++++ MATERIAL PROVIDED

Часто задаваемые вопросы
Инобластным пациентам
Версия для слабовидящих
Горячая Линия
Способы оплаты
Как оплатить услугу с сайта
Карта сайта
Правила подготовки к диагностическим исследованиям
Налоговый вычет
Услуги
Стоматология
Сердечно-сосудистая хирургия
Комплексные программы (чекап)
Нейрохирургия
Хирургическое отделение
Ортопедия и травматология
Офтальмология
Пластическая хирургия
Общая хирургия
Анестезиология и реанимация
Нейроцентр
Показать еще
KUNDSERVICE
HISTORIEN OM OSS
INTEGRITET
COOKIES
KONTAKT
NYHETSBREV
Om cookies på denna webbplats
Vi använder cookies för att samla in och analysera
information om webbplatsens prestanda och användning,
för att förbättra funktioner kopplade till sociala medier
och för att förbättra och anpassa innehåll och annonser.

++++++++
++++ MATERIAL PROVIDED

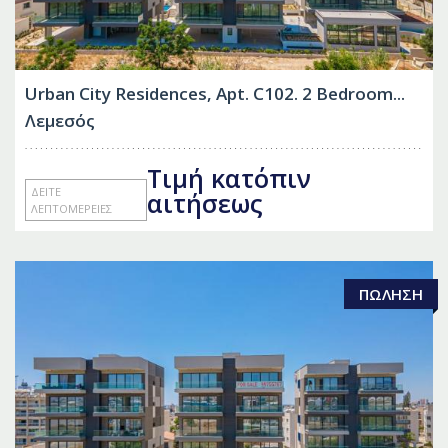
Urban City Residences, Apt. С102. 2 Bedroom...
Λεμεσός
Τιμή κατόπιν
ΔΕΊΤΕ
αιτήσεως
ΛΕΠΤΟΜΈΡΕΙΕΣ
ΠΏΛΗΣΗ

++++++++

ASSIGNMENT ▸ Only the lines above from the one with "Горячая Линия" up to and including the one with "och för att" should be repeated, exactly as written.

RESPONSE TO THE TASK ▸
Горячая Линия
Способы оплаты
Как оплатить услугу с сайта
Карта сайта
Правила подготовки к диагностическим исследованиям
Налоговый вычет
Услуги
Стоматология
Сердечно-сосудистая хирургия
Комплексные программы (чекап)
Нейрохирургия
Хирургическое отделение
Ортопедия и травматология
Офтальмология
Пластическая хирургия
Общая хирургия
Анестезиология и реанимация
Нейроцентр
Показать еще
KUNDSERVICE
HISTORIEN OM OSS
INTEGRITET
COOKIES
KONTAKT
NYHETSBREV
Om cookies på denna webbplats
Vi använder cookies för att samla in och analysera
information om webbplatsens prestanda och användning,
för att förbättra funktioner kopplade till sociala medier
och för att förbättra och anpassa innehåll och annonser.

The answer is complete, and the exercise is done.